Enquanto isso, na igreja trancada, sete PMs protegiam o bispo e outras 20 pessoas que trabalharam na missa.

Um sargento tentou um fim pacífico. “Bispo, nós te protegemos, mas o senhor precisaria ir lá fora e dar uma explicação sobre a transferência do padre”. O bispo respondeu: “Eu não devo nenhuma explicação.”

Duas horas depois da missa, quase à meia-noite, o bispo entrou escondido no carro de um PM rumo a Marília (a 435 km de SP), onde fica a Diocese da região e sua casa.

O veículo que ele usou para ir à missa, um Voyage prata, ficou em Adamantina até o dia seguinte, com os pneus furados e riscos na lataria.

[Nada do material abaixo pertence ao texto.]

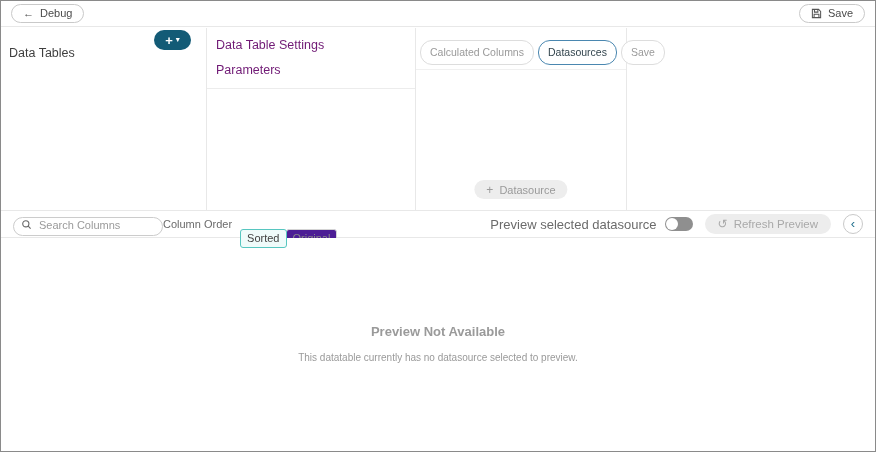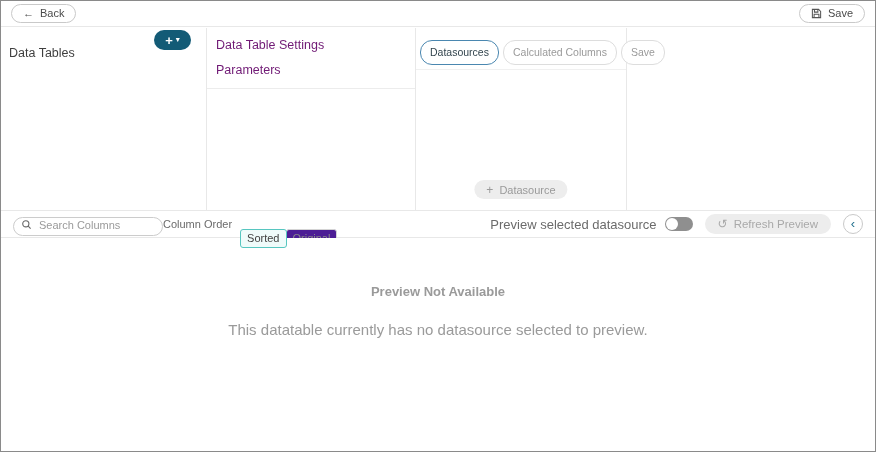"Back" span { text: Back -> Debug }
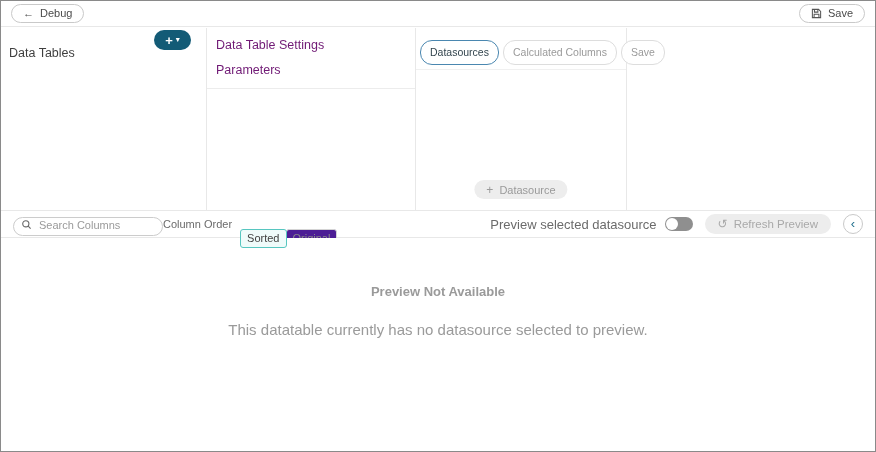"Datasources" div.tab-btn { order: before "Calculated Columns" -> after "Calculated Columns" }
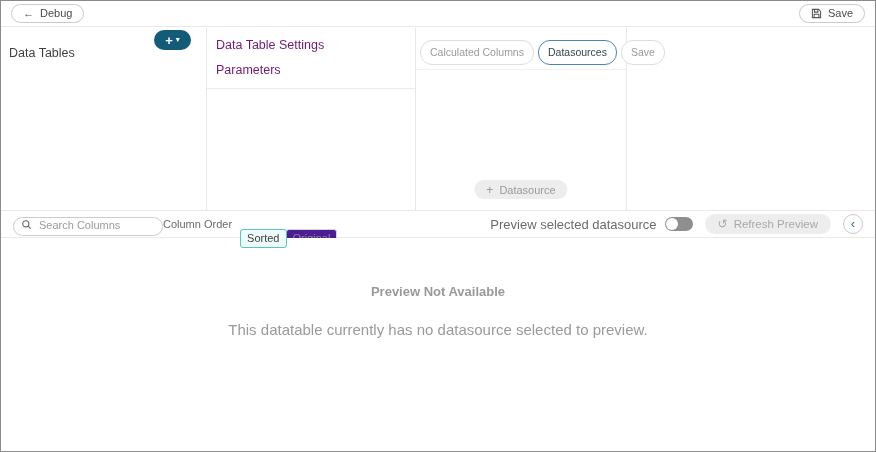"Preview Not Available" .preview-title { margin-top: 46px -> 86px }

A cena foi o ápice de uma polêmica na cidade de 35 mil habitantes, no oeste de São Paulo, que envolveu plebiscito, acusações de racismo, pichações, protestos e determinação de afastamento.
resistência e racismo

Há pouco menos de dois anos, Wilson Luís Ramos foi o primeiro padre negro a ser nomeado para a igreja matriz de Adamantina. Quem o escolheu foi o antecessor de Cipolini, no cargo há um ano.

Ligado a uma ala mais aberta da igreja, Wilson começou a dialogar sobre drogas, alcoolismo e separação.

Mas antes teve de lidar com o racismo. Em uma cidade com forte imigração europeia, alguns fiéis não aceitaram um pároco negro.

“Um dia ouvi uma mulher dizer que deveriam tirar o galo de bronze [em cima da igreja] e colocar um urubu”, disse o padre à Folha.

Para sobreviver na igreja, o padre Wilson teve de passar por um plebiscito no qual 700 fiéis votaram.

Mas reclamações, como de atraso no início das missas, por exemplo, continuaram a chegar ao bispo, e o religioso, no final de novembro, transferiu o padre para a vizinha Dracena (a 634 km de SP). Para o bispo, o padre estava “dividindo a comunidade.”

Procurado desde o início do mês, o bispo não se manifestou até o fechamento desta edição.

DÍZIMO GRAÚDO

Adamantina cresceu ao redor da igreja matriz, e a religião tem grande influência na população. O dízimo chega a R$ 80 mil mensais e, em contra a decisão do bispo, há um movimento para o fim das doações à igreja.

Na cidade, é difícil encontrar quem se declare em público contra o padre Wilson. Uma casa chegou a ser pichada com a palavra “racistas”.

Atualmente o padre e sua mãe vivem de favor em duas casas da cidade -a residência paroquial em Adamantina teve de ser desocupada para a chegada do substituto, mas a nova casa, em Dracena, só será esvaziada no próximo final de semana.

ÚLTIMA MISSA

No sábado (6), centenas de fiéis se reuniram em frente à igreja, durante o que seria a última missa do padre Wilson na cidade. “Tratem bem o padre que chegar”, disse o religioso, sem imaginar o tamanho da confusão com o bispo que viria no dia seguinte.